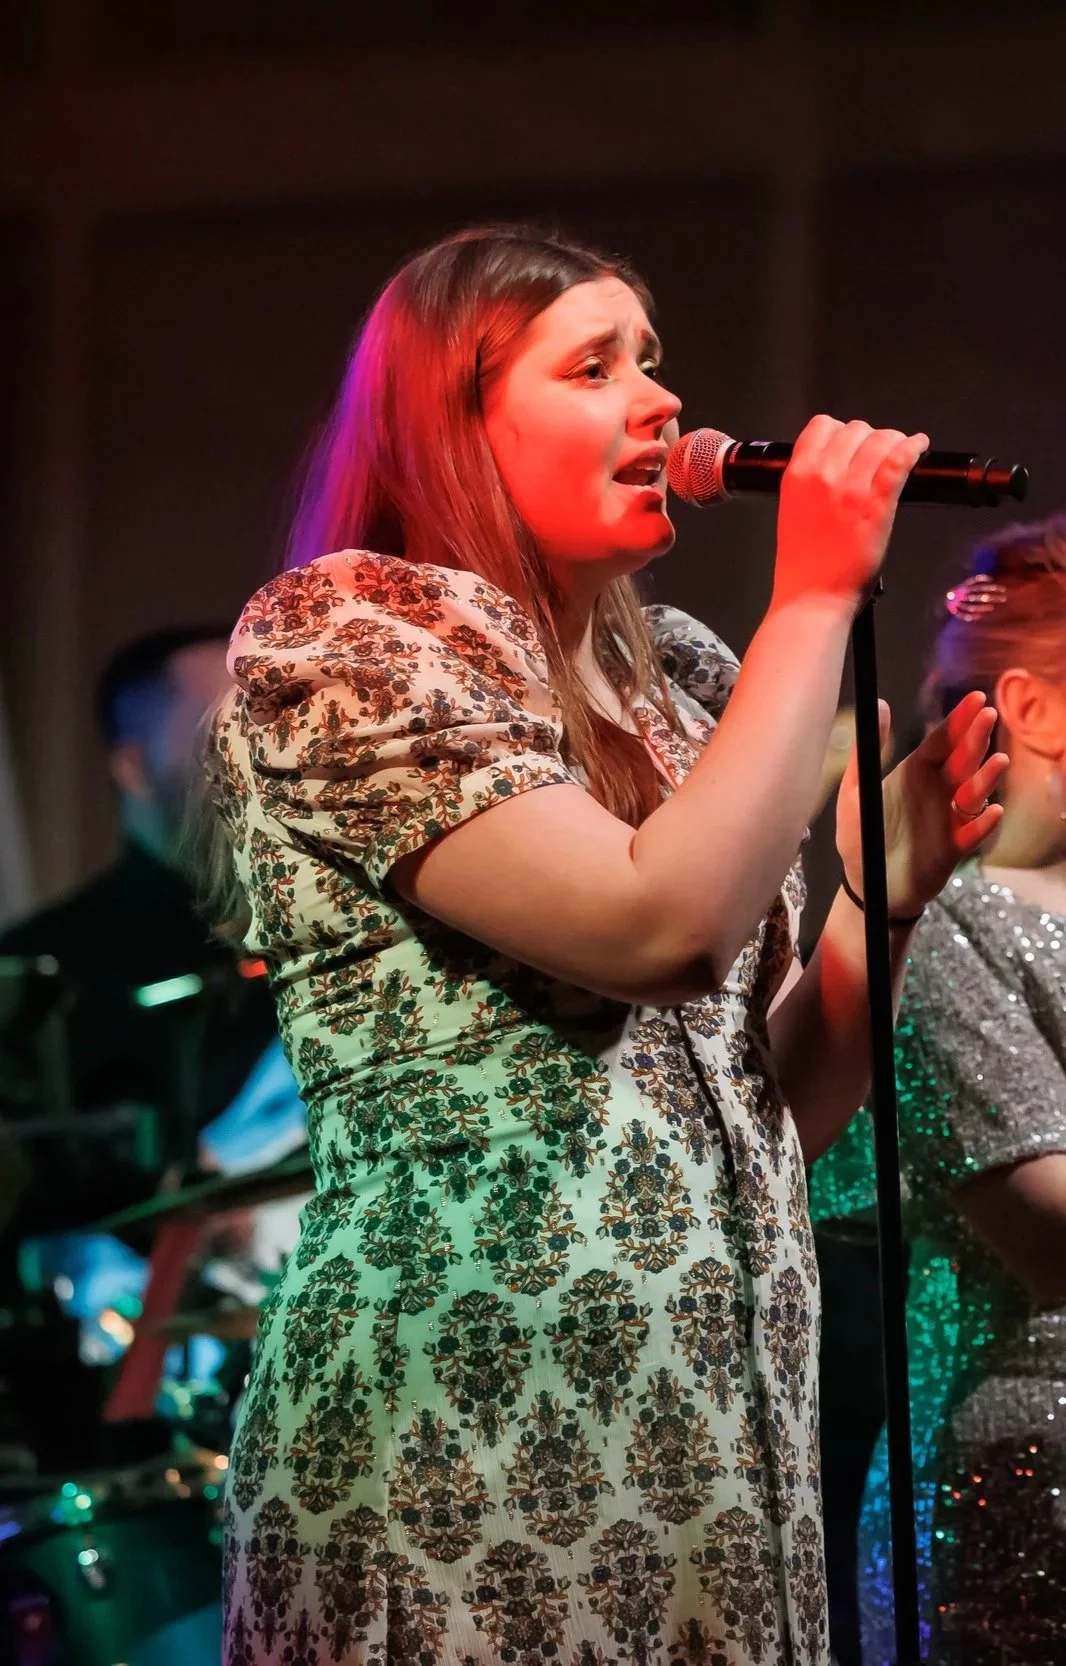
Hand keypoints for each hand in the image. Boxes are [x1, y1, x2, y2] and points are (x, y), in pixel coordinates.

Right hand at [772, 416, 929, 614]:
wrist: (812, 599)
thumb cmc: (802, 565)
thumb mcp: (793, 512)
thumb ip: (810, 484)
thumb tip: (837, 468)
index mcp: (796, 474)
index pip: (821, 425)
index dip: (840, 431)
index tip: (851, 446)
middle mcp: (823, 473)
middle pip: (855, 429)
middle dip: (869, 438)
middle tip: (877, 457)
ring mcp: (851, 487)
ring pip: (880, 439)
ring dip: (893, 441)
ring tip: (901, 452)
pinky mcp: (878, 503)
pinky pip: (899, 460)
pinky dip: (913, 448)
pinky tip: (919, 447)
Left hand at [836, 692, 1007, 917]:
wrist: (867, 886)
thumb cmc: (859, 836)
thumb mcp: (854, 792)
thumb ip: (865, 753)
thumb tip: (878, 705)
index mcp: (914, 774)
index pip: (941, 741)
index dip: (958, 721)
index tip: (976, 699)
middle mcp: (937, 791)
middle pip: (963, 760)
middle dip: (976, 738)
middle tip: (988, 716)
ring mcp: (949, 818)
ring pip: (975, 793)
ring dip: (987, 778)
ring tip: (996, 763)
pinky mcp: (955, 847)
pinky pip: (974, 833)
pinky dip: (984, 823)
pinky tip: (992, 811)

○ ○ ○ ○ ○ ○ ○

Give the lines again exactly, beginning with the first line of the records above and ending with the line that contains "ring pip: (975, 793)", and include no pictures.

> **TASK OUTPUT**:
Hand keypoints for each hand in the image. Boxes are [x1, y1, x2, y2] and points are (x, y), in pixel coordinates.

Right hand at [772, 416, 929, 614]:
wrist: (812, 599)
thumb cmc: (802, 565)
thumb mcp: (793, 512)
thumb ip: (810, 484)
thumb tip: (837, 468)
index mcp: (796, 474)
index pip: (821, 425)
index dip: (840, 431)
index tip: (851, 446)
middle mcp: (823, 473)
middle pip: (855, 429)
middle dip: (869, 438)
middle tip: (877, 457)
ring mcp: (851, 487)
ring pip: (880, 439)
ring dip: (893, 441)
ring tip: (901, 452)
pinky mcp: (878, 503)
pinky pip: (899, 460)
pinky dip: (913, 448)
pinky tip: (919, 447)
Left hand at [836, 692, 1007, 917]:
wrist: (867, 886)
thumb cmc: (859, 836)
thumb mcp: (854, 792)
thumb ip: (865, 753)
thumb tip: (878, 705)
index mcp: (914, 774)
index pip: (941, 741)
index dip: (958, 721)
index tip: (976, 699)
middle mcp: (937, 791)
middle pip: (963, 760)
middle dip: (976, 738)
middle tip: (988, 716)
ring mcp: (949, 818)
ring pip: (975, 793)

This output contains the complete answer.